13. De acordo com o estabelecido no artigo 53.10 da Lei 24/2013, de 26 de dezembro, do sector eléctrico, o não cumprimento das condições e requisitos estabelecidos nas autorizações ou a variação substancial dos pressupor que determinaram o seu outorgamento poderão dar lugar à revogação das autorizações, depois de audiência do interessado.

14. Esta autorização outorga-se sem prejuízo de terceiros e independentemente das autorizações, licenças ou permissões de competência autárquica, provincial ou outros condicionado técnicos de organismos ou empresas de serviço público ou de serviços de interesse geral afectados, necessários para a realização das obras das instalações autorizadas.

15. Esta resolução publicar-se-á no Diário Oficial da Galiza, de acordo com o estabelecido no artigo 34.3 da Lei 8/2009.

b) Principais motivos e considerações em que se baseia a resolução:

1. O 1.6.2020, a promotora, Enel Green Capital Power, S.L. solicitou as autorizações administrativas prévia e de construção, e a aprovação do projecto sectorial (projecto de interesse autonómico) para o parque eólico Serra do Colmo, sito nas câmaras municipais de Becerreá e Baralha (Lugo), ao amparo da Lei 8/2009, de 22 de dezembro, pela que se regula o aproveitamento eólico na Galiza e se acreditem o cânone eólico e o Fundo de Compensação Ambiental (em diante, Lei 8/2009).

2. O 15.9.2020, a Direcção-Geral de Energia e Minas (actualmente, Direcção-Geral de Planeamento Energética e Recursos Naturais; em diante, esta direcção geral) notificou-lhe a promotora o cumprimento dos requisitos estabelecidos nos artigos 30 e 31 da Lei 8/2009, quem achegou, o 16.11.2020, o comprovativo de pagamento da taxa correspondente à autorização administrativa das instalações de parques eólicos, de acordo com o artigo 33 da dita lei.

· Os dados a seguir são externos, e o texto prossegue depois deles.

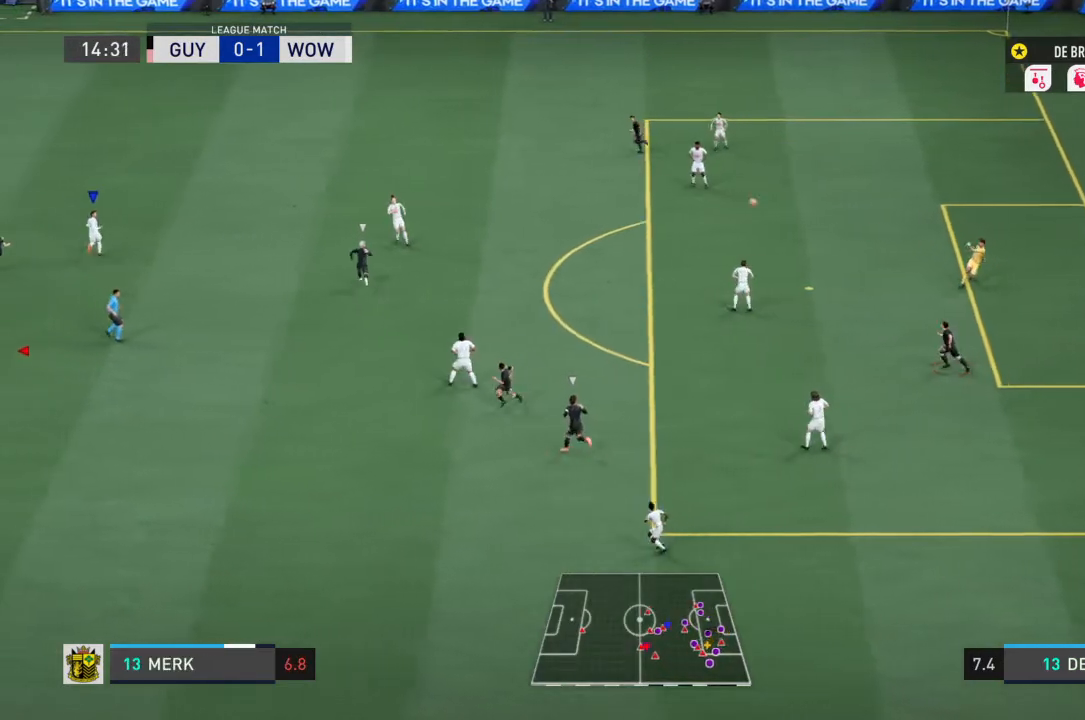
Gameplay with a controller (PlayStation layout); each line is a JSON object with the inputs held at the frame after it. "events" lists button and stick changes between this image and that frame as [ms after this image, input, new state], when the widget could be followed in between. Not read: L3.
{"buttons": [], "left_stick": "down-left", "right_stick": "center", "events": [[66, "left_stick", "left"], [133, "left_stick", "down-left"], [300, "L1", "up"]]}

3. O 21.4.2021, a promotora solicitou uma modificação substancial do parque eólico Serra do Colmo, achegando a documentação técnica correspondente. Com carácter geral, a modificação consiste na mudança da posição de dois aeroxeradores, sem modificar o número deles nem a potência nominal das instalações. O 23.5.2022, esta direcção geral notificou-lhe a promotora a admissão a trâmite desta modificação substancial.

4. O 24.5.2022, esta direcção geral solicitou à Direcção-Geral de Ordenação do Território e Urbanismo (DXOTU) o relatório referido no artigo 33 da Lei 8/2009, quem emitiu relatório o 21.6.2022, em que se conclui que as posições dos aeroxeradores cumprem a distância mínima de 500 m a núcleos de povoação a respeito das delimitações dos núcleos rurais, solo urbano e solo urbanizável.

5. O 4.8.2022, esta direcção geral remeteu-lhe a documentação do projecto do parque eólico Serra do Colmo à Chefatura Territorial de Lugo desta conselharia (em diante, chefatura territorial) para a seguir da tramitação deste expediente, de acordo com o estabelecido no artigo 33 da Lei 8/2009.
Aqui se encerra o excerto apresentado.